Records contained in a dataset
========================

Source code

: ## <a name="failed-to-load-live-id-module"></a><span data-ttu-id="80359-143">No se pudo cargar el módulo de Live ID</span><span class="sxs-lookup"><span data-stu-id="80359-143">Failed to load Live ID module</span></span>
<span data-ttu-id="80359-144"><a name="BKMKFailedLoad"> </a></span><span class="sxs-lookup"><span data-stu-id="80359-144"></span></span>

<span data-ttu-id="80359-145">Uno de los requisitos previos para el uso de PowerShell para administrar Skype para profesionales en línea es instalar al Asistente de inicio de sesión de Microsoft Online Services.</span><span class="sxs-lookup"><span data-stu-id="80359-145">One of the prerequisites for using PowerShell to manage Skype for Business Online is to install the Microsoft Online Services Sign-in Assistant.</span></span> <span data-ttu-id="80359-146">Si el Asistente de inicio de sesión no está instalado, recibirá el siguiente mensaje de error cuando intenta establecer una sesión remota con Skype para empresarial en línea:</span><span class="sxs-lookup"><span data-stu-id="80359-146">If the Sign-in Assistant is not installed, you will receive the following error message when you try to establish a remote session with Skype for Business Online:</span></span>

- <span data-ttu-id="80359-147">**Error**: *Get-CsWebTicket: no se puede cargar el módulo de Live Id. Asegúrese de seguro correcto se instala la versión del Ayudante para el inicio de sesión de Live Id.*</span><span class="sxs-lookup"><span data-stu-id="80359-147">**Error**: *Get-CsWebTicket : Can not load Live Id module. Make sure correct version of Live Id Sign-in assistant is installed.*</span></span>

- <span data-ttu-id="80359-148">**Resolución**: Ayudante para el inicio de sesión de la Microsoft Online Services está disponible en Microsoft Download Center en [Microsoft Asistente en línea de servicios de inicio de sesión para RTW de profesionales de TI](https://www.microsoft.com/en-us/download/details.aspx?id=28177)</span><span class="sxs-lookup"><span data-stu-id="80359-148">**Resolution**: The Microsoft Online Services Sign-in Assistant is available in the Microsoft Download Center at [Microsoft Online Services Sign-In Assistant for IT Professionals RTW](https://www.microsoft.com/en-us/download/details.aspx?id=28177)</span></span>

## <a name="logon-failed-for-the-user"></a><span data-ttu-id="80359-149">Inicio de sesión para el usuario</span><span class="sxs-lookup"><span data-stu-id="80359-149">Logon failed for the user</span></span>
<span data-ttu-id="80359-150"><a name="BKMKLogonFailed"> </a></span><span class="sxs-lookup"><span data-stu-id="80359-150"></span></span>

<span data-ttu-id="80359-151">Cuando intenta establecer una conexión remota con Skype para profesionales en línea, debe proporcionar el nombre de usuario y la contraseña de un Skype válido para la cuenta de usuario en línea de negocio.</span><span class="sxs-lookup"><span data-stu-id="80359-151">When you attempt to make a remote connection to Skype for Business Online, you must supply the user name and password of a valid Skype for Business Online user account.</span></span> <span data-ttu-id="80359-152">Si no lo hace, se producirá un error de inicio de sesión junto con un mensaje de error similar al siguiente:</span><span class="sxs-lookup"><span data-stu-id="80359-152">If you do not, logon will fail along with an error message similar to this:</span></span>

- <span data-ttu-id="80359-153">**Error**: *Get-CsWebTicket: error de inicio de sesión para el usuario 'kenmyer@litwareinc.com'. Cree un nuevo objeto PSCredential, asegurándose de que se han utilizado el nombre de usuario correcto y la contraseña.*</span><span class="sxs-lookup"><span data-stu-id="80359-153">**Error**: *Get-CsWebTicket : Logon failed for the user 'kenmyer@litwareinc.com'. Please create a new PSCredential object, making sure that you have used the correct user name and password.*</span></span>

========================

Exact reproduction is required. Give the lines of the data from its first line through the line containing "for Business Online:</span></span>", and no others.

- OUTPUT OF THE TASK
Source code

: ## <a name="failed-to-load-live-id-module"></a><span data-ttu-id="80359-143">No se pudo cargar el módulo de Live ID</span><span class="sxs-lookup"><span data-stu-id="80359-143">Failed to load Live ID module</span></span>
<span data-ttu-id="80359-144"><a name="BKMKFailedLoad"> </a></span><span class="sxs-lookup"><span data-stu-id="80359-144"></span></span>

<span data-ttu-id="80359-145">Uno de los requisitos previos para el uso de PowerShell para administrar Skype para profesionales en línea es instalar al Asistente de inicio de sesión de Microsoft Online Services.</span><span class="sxs-lookup"><span data-stu-id="80359-145">One of the prerequisites for using PowerShell to manage Skype for Business Online is to install the Microsoft Online Services Sign-in Assistant.</span></span> <span data-ttu-id="80359-146">Si el Asistente de inicio de sesión no está instalado, recibirá el siguiente mensaje de error cuando intenta establecer una sesión remota con Skype para empresarial en línea:</span><span class="sxs-lookup"><span data-stu-id="80359-146">If the Sign-in Assistant is not installed, you will receive the following error message when you try to establish a remote session with Skype for Business Online:</span></span>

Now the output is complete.